The European Commission and Britain meet on Wednesday for talks on their trade agreement and on their differences over the Northern Ireland protocol, part of the Brexit divorce deal.
The British government faces a choice, the EU official said: commit to implementing the protocol and find the EU willing to be flexible or continue along a more confrontational path.
“The EU has been patient but the EU’s patience is wearing thin. If this continues, we will have to consider all the tools, all the options that are available,” said the official, who declined to be named.
The EU has launched legal action against Britain over a unilateral move to extend the grace period on checks and a related arbitration procedure.
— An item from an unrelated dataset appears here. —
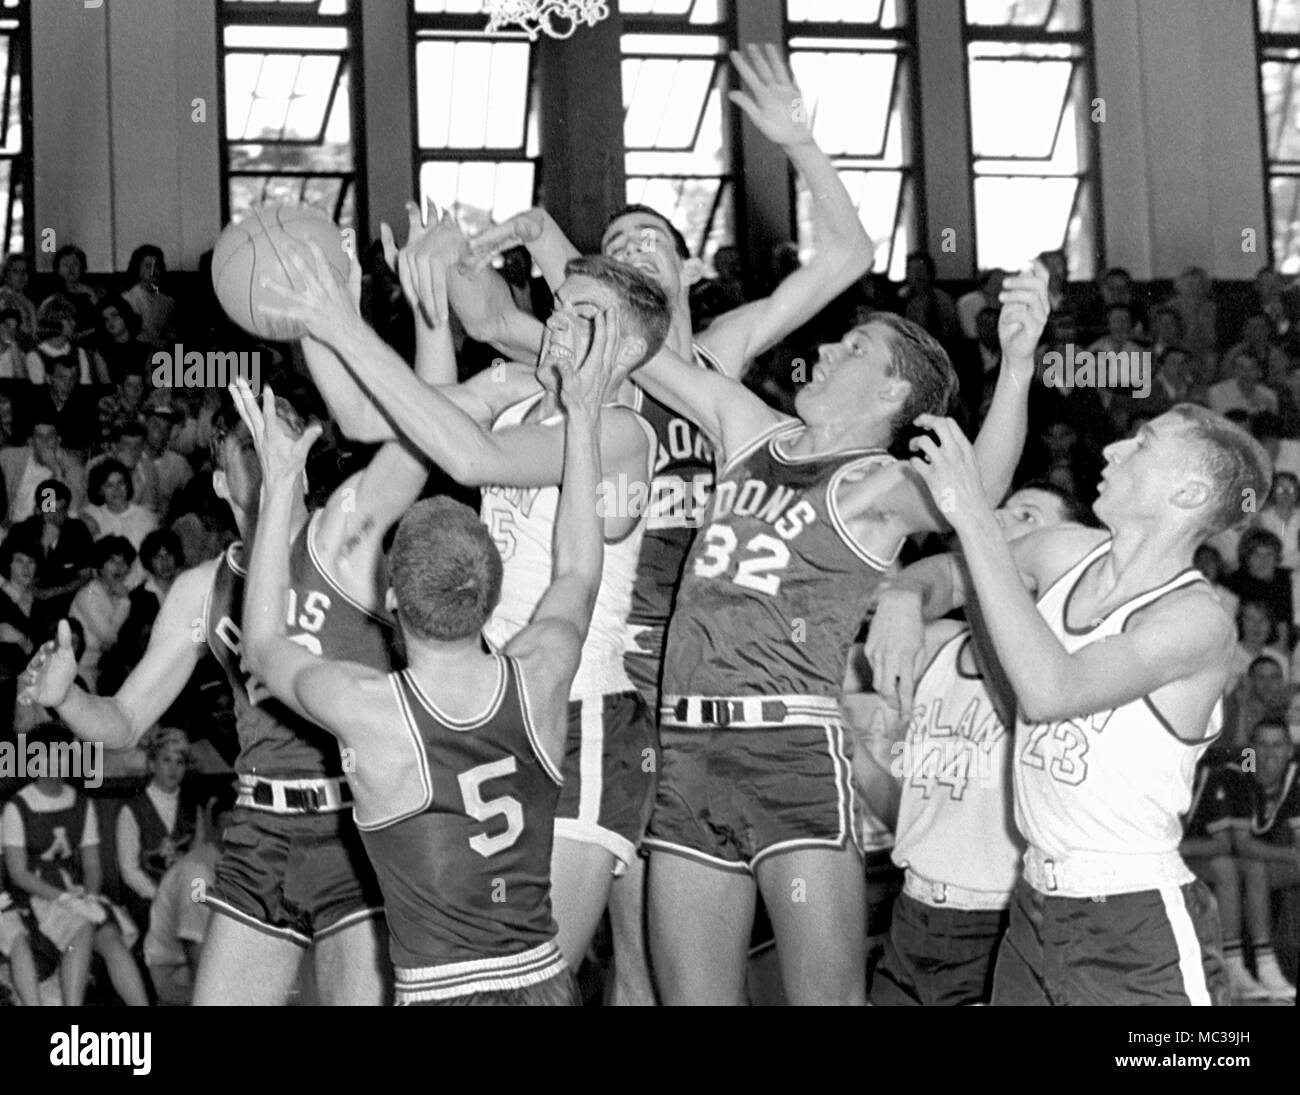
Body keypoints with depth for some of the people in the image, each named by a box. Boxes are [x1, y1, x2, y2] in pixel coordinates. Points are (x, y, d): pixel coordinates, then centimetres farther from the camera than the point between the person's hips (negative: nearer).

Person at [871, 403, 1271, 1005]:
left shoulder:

The official said this had not proven sufficient, leading to consideration of other tools, without offering details.
The British province holds a special place after Brexit, remaining in the EU single market for goods, which has led to checks on goods coming from mainland Britain.
The arrangement is designed to keep the Ireland/Northern Ireland border open and preserve the 1998 peace deal. However, pro-British unionists in Northern Ireland says it threatens the peace by dividing them from the rest of the United Kingdom.
The European Commission say Britain’s failure to implement the protocol undermines trust.
It points to the halting of construction work on border posts, a failure to comply with tracing requirements to verify food products stay in Northern Ireland and insufficient access to customs IT systems for EU officials.
David Frost, Britain’s minister in charge of EU ties, said on Sunday that EU negotiators needed to show more pragmatism and less “legal purism”.
The EU official gave a series of examples of areas in which the EU was willing to be flexible, including medicines, guide dogs, livestock tagging and steel.